Source material –

-*-*-

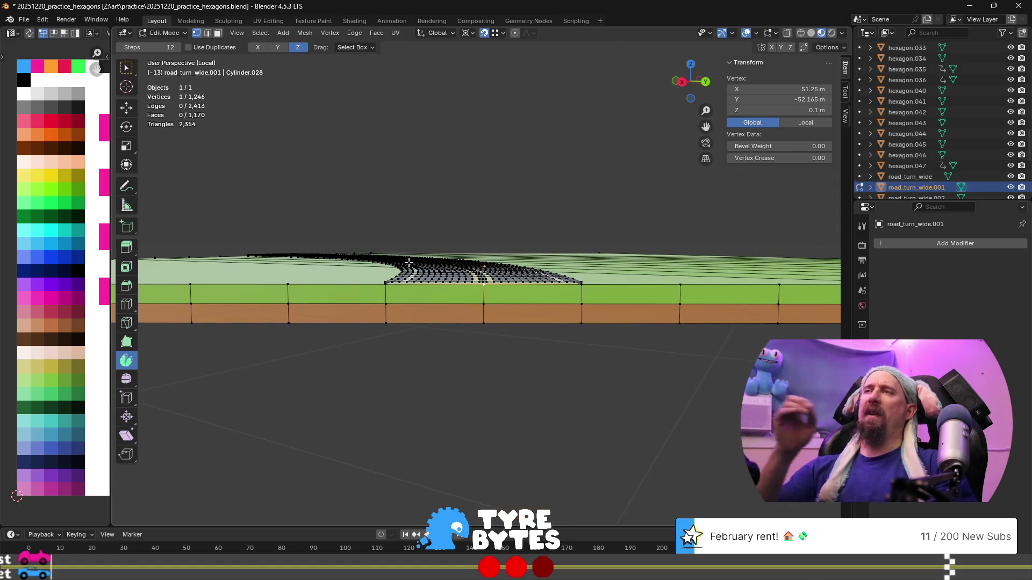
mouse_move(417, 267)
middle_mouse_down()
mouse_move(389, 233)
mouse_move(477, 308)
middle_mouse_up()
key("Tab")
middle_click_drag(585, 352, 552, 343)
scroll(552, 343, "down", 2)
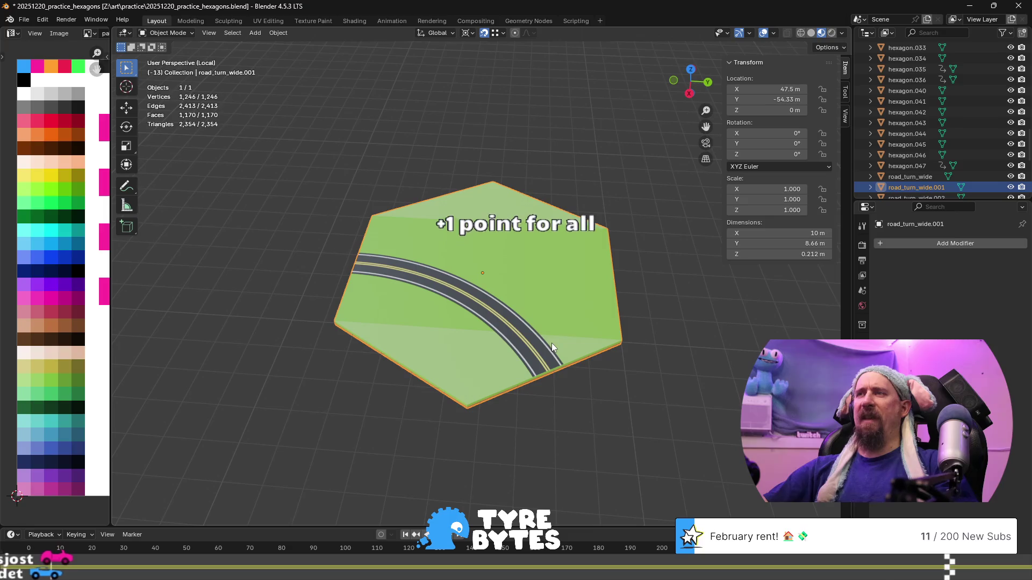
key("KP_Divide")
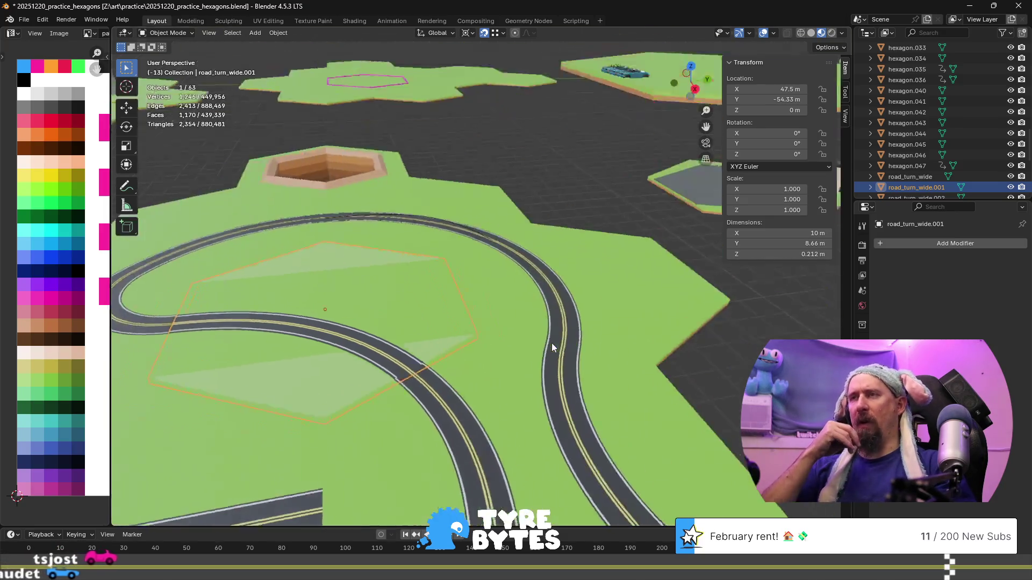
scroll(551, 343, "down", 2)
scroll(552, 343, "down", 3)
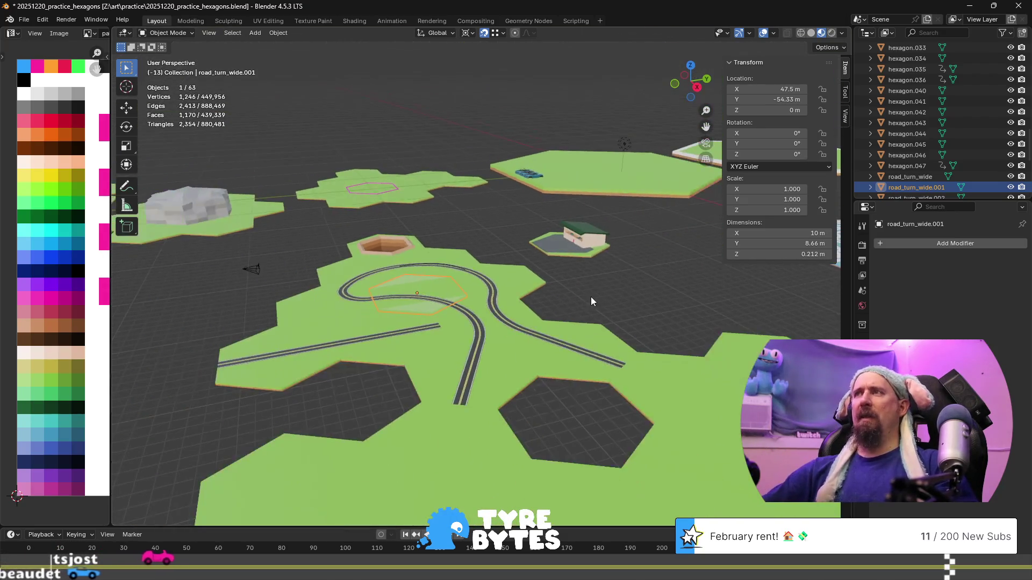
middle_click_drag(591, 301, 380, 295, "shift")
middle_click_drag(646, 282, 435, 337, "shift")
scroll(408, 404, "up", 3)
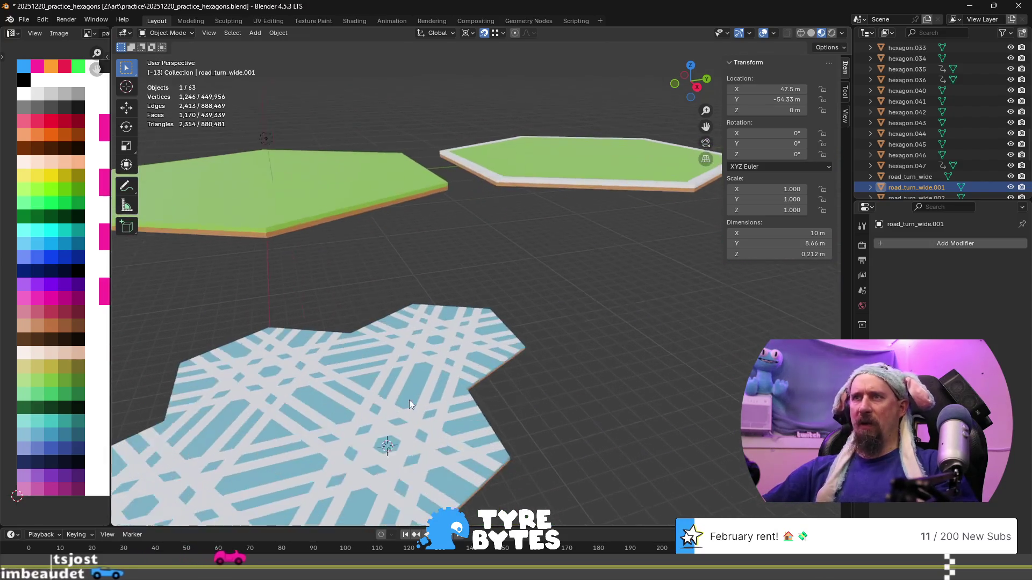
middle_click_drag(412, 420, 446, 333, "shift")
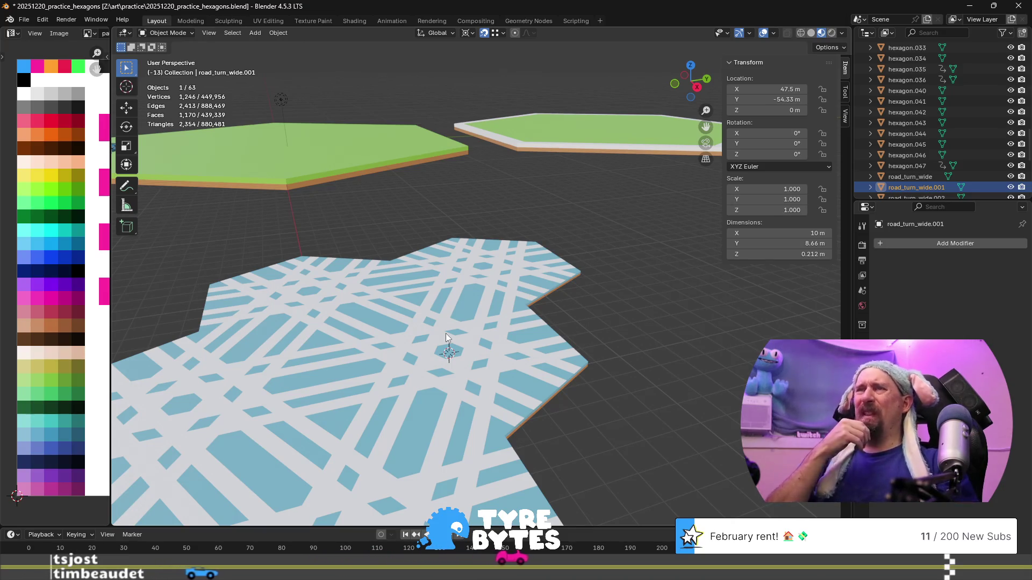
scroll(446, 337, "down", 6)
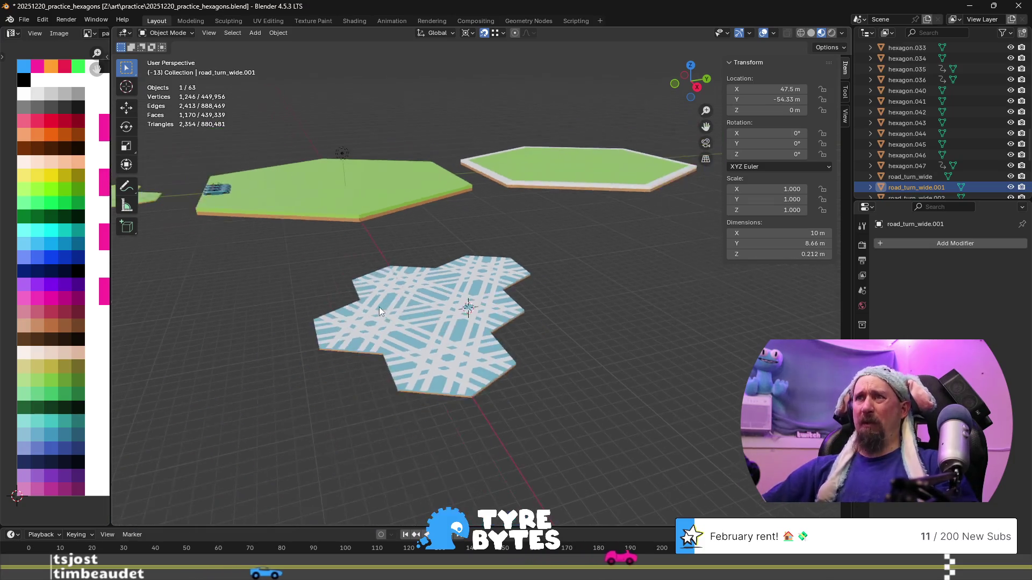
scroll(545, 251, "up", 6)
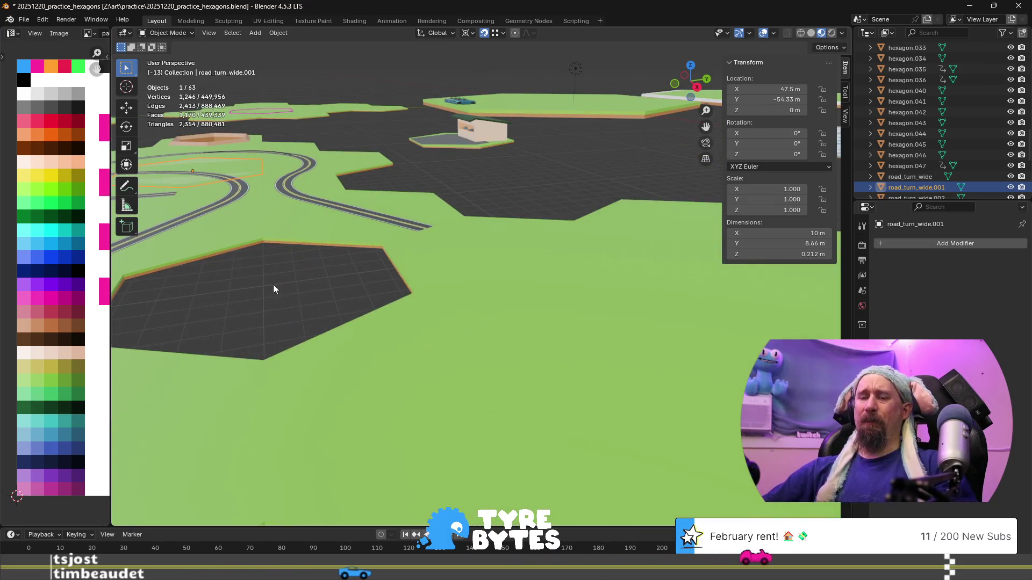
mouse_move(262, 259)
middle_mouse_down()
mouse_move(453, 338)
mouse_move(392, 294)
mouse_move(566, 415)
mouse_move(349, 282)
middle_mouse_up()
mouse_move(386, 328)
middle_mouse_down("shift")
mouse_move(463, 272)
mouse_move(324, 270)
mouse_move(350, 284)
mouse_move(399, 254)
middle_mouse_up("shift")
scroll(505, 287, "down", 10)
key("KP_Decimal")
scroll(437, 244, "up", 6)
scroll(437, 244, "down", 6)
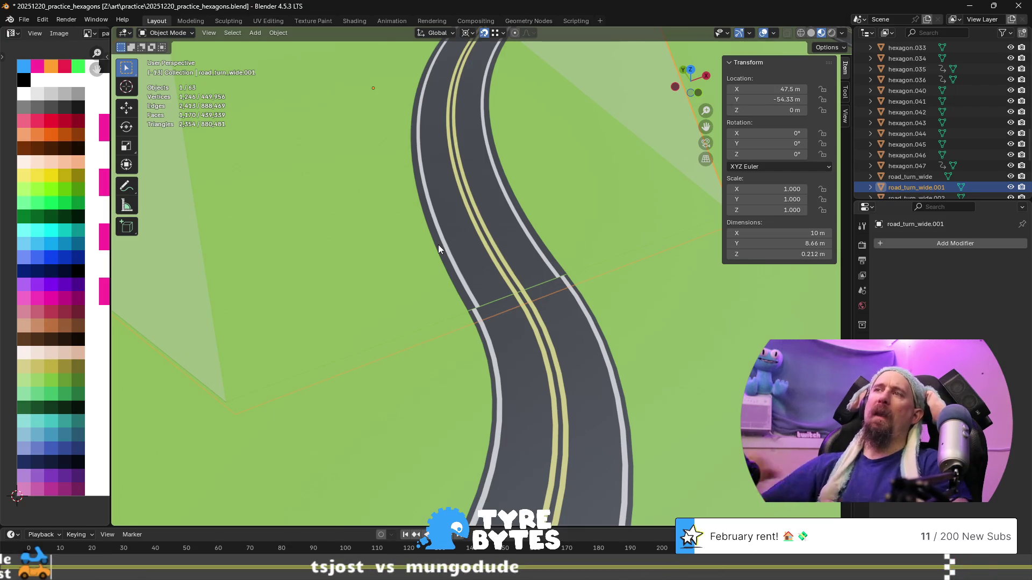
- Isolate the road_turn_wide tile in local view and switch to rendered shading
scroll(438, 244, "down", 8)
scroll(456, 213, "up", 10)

-*-*-

Try it – Omit any images, then output the listing exactly.

Output for this exercise –
mouse_move(417, 267)
middle_mouse_down()
mouse_move(389, 233)
mouse_move(477, 308)
middle_mouse_up()
key("Tab")
middle_click_drag(585, 352, 552, 343)
scroll(552, 343, "down", 2)
key("KP_Divide")
scroll(551, 343, "down", 2)
scroll(552, 343, "down", 3)
middle_click_drag(591, 301, 380, 295, "shift")
middle_click_drag(646, 282, 435, 337, "shift")
scroll(408, 404, "up", 3)
middle_click_drag(412, 420, 446, 333, "shift")
scroll(446, 337, "down", 6)
scroll(545, 251, "up", 6)
mouse_move(262, 259)
middle_mouse_down()
mouse_move(453, 338)
mouse_move(392, 294)
mouse_move(566, 415)
mouse_move(349, 282)
middle_mouse_up()
mouse_move(386, 328)
middle_mouse_down("shift")
mouse_move(463, 272)
mouse_move(324, 270)
mouse_move(350, 284)
mouse_move(399, 254)
middle_mouse_up("shift")
scroll(505, 287, "down", 10)
key("KP_Decimal")
scroll(437, 244, "up", 6)
scroll(437, 244, "down", 6)
- Isolate the road_turn_wide tile in local view and switch to rendered shading
scroll(438, 244, "down", 8)
scroll(456, 213, "up", 10)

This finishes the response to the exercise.